■ WORK TO COMPLETE:
Exclude every picture and return the remaining entries below verbatim.

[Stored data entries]

==========

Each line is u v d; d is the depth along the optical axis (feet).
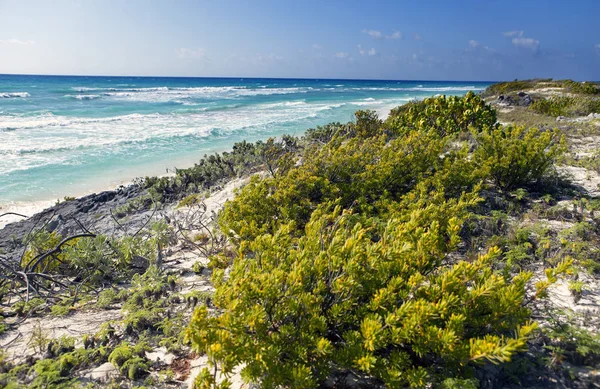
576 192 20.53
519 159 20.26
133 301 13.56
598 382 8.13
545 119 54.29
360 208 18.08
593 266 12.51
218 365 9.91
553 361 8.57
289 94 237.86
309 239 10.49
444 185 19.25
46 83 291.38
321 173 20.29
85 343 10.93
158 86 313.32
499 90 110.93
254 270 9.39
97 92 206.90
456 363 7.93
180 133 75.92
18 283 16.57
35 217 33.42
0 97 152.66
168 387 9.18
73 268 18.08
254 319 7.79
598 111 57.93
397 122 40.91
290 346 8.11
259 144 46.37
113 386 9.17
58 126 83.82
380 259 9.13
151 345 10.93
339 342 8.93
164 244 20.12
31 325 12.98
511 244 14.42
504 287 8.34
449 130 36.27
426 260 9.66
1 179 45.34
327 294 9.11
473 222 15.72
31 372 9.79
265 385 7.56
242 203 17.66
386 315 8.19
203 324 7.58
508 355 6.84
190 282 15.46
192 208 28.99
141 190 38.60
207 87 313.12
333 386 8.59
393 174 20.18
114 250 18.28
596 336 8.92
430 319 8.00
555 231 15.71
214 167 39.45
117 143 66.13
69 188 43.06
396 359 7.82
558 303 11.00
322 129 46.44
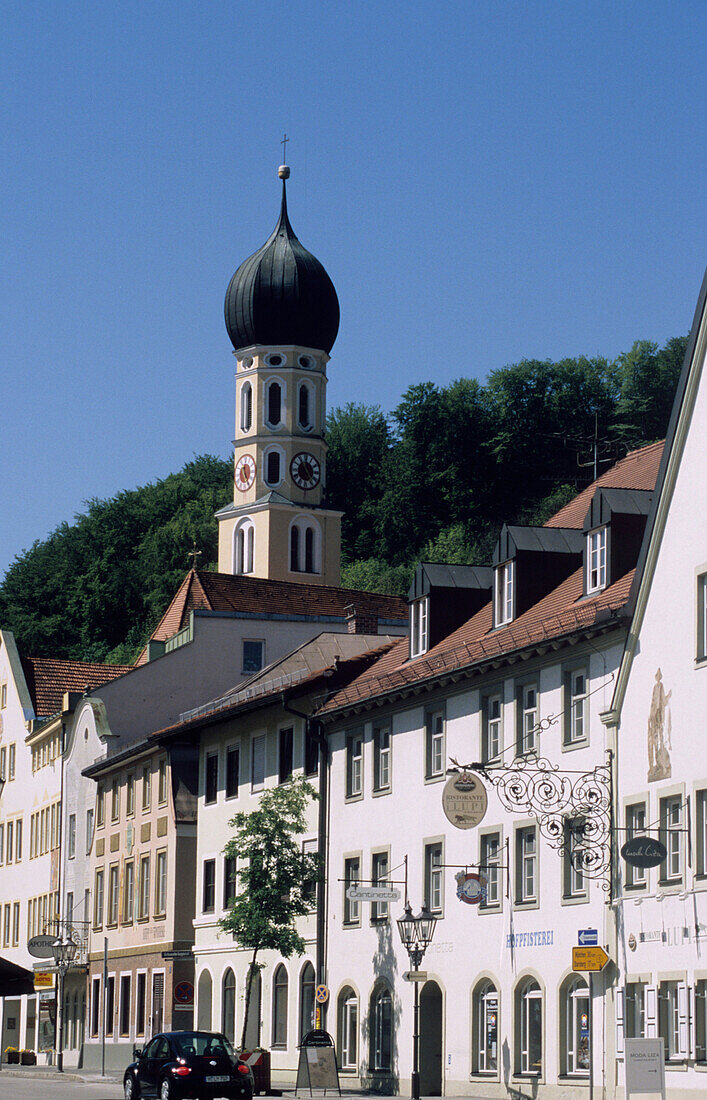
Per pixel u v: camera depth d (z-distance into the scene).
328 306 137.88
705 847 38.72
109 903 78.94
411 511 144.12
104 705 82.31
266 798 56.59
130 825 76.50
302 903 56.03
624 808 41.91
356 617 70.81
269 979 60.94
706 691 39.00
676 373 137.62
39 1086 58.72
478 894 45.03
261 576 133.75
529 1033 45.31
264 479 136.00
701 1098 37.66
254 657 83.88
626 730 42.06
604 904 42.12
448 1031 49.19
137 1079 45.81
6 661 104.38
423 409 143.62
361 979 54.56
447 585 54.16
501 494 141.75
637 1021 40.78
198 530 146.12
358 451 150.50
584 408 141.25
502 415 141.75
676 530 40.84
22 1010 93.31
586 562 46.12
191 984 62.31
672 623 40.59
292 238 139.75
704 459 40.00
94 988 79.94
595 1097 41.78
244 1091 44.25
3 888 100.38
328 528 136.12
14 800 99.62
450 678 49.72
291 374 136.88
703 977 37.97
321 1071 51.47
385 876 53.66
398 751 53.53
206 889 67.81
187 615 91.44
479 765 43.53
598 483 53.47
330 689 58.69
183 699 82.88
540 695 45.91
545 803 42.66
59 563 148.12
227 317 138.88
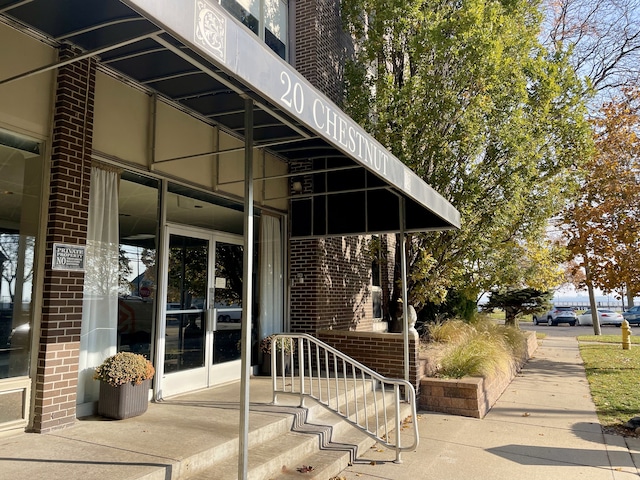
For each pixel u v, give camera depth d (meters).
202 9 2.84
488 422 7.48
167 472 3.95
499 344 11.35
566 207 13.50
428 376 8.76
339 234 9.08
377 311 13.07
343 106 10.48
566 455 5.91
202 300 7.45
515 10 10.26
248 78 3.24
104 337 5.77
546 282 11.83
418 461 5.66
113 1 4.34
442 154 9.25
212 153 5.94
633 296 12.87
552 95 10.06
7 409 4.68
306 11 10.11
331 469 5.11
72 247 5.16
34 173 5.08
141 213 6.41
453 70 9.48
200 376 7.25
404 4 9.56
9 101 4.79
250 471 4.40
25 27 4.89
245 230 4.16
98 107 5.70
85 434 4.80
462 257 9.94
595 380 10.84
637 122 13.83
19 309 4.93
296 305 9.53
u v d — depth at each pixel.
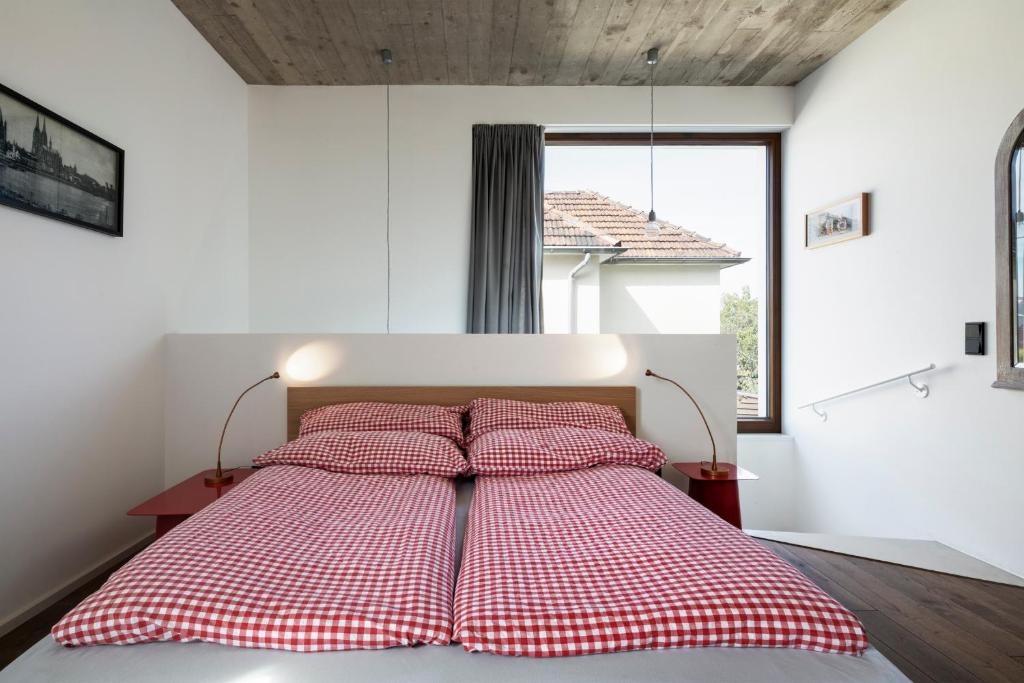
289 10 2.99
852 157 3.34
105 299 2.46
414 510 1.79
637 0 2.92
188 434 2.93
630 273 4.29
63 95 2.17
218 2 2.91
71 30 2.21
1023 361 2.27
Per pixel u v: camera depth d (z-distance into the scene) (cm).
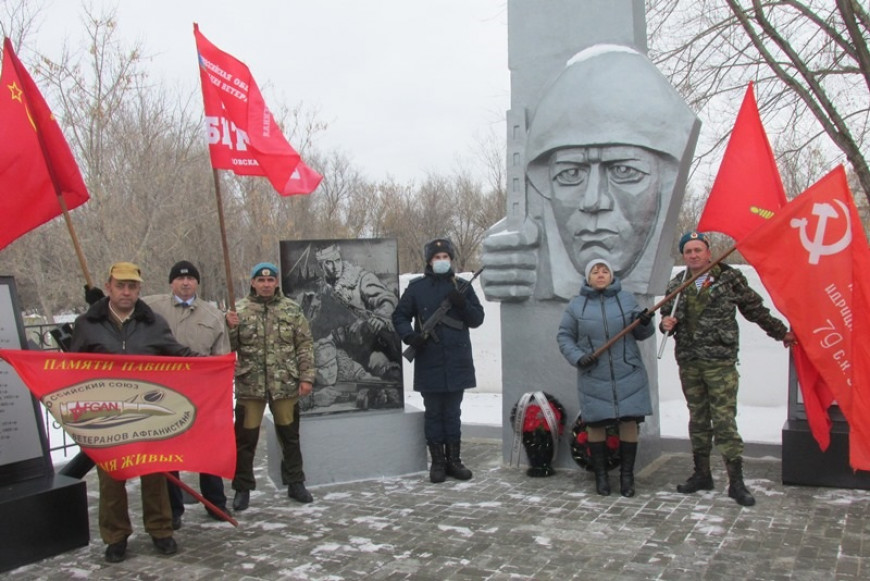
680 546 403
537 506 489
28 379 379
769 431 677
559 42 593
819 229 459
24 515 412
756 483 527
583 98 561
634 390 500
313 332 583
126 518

==========

■ TASK RESULT:
Each line is u v d; d is the depth along the optical axis (feet).
576 192 20.53
519 159 20.26
133 301 13.56
598 382 8.13
545 119 54.29
360 208 18.08
593 266 12.51
218 365 9.91
553 361 8.57
289 94 237.86
309 239 10.49
444 185 19.25
46 83 291.38
321 173 20.29
85 343 10.93
158 86 313.32
499 90 110.93
254 270 9.39
97 92 206.90
456 363 7.93
180 133 75.92
18 283 16.57
35 217 33.42
0 97 152.66
168 387 9.18
73 268 18.08
254 319 7.79
598 111 57.93
397 122 40.91
290 346 8.11
259 144 46.37
113 386 9.17
58 126 83.82
380 259 9.13
151 345 10.93
339 342 8.93
164 244 20.12
31 325 12.98
511 244 14.42
504 287 8.34
449 130 36.27
426 260 9.66
1 179 45.34
327 294 9.11
473 222 15.72
31 372 9.79
265 385 7.56
242 203 17.66
386 315 8.19
203 324 7.58
508 355 6.84
190 282 15.46
192 208 28.99
141 190 38.60
207 87 313.12
333 386 8.59
393 174 20.18
114 250 18.28
596 336 8.92
430 319 8.00
555 231 15.71
214 167 39.45
117 143 66.13
69 188 43.06
396 359 7.82
558 303 11.00
322 129 46.44
Per pixel u v: camera depth d (z-distance into the scene).
328 306 137.88
705 847 38.72
109 903 78.94
411 511 144.12
104 705 82.31
266 798 56.59
130 825 76.50
302 903 56.03
624 808 41.91
356 617 70.81
269 979 60.94
706 691 39.00
676 373 137.62
39 1086 58.72
478 894 45.03
261 576 133.75
529 1033 45.31
264 479 136.00
701 1098 37.66
254 657 83.88
626 730 42.06
604 904 42.12
448 1031 49.19
137 1079 45.81
6 661 104.38
423 409 143.62
361 979 54.56
447 585 54.16
501 494 141.75
637 1021 40.78
198 530 146.12
358 451 150.50
584 408 141.25
502 415 141.75
676 530 40.84
22 1010 93.31
586 562 46.12
191 984 62.31
672 623 40.59
292 238 139.75
704 459 40.00
94 988 79.94
595 1097 41.78
244 1091 44.25
3 888 100.38
328 528 136.12
14 800 99.62
450 678 49.72
291 374 136.88
703 977 37.97
321 1071 51.47
385 876 53.66
398 751 53.53
206 889 67.81
187 615 91.44
479 765 43.53
598 483 53.47
330 689 58.69
183 699 82.88
540 695 45.91
545 803 42.66
59 563 148.12
227 317 138.88
For each pixel u v, give camera depth d (meters).
202 9 2.84
488 422 7.48
167 472 3.95
499 344 11.35
566 207 13.50
428 376 8.76
339 234 9.08
377 311 13.07
343 106 10.48
566 455 5.91
202 300 7.45
515 10 10.26
248 78 3.24
104 337 5.77
546 282 11.83
418 461 5.66
113 1 4.34
442 154 9.25
212 153 5.94
633 296 12.87
552 95 10.06
7 409 4.68
306 11 10.11
331 469 5.11
72 247 5.16
34 173 5.08
141 213 6.41
453 70 9.48
200 376 7.25
404 4 9.56
9 101 4.79
250 471 4.40
25 27 4.89
245 230 4.16
98 107 5.70
85 434 4.80
462 257 9.94
595 380 10.84
637 122 13.83
19 309 4.93
296 305 9.53
u v d — depth at each pixel.
289 10 2.99
852 157 3.34
105 299 2.46
414 510 1.79
637 0 2.92
188 434 2.93
630 273 4.29
63 95 2.17
218 2 2.91
71 30 2.21
1023 361 2.27
Per pixel u v: camera depth d (z-distance into the scene) (cm).
680 546 403
537 506 489
28 379 379
769 431 677
559 42 593
819 229 459
24 515 412
756 483 527
583 98 561
634 390 500
313 332 583
126 518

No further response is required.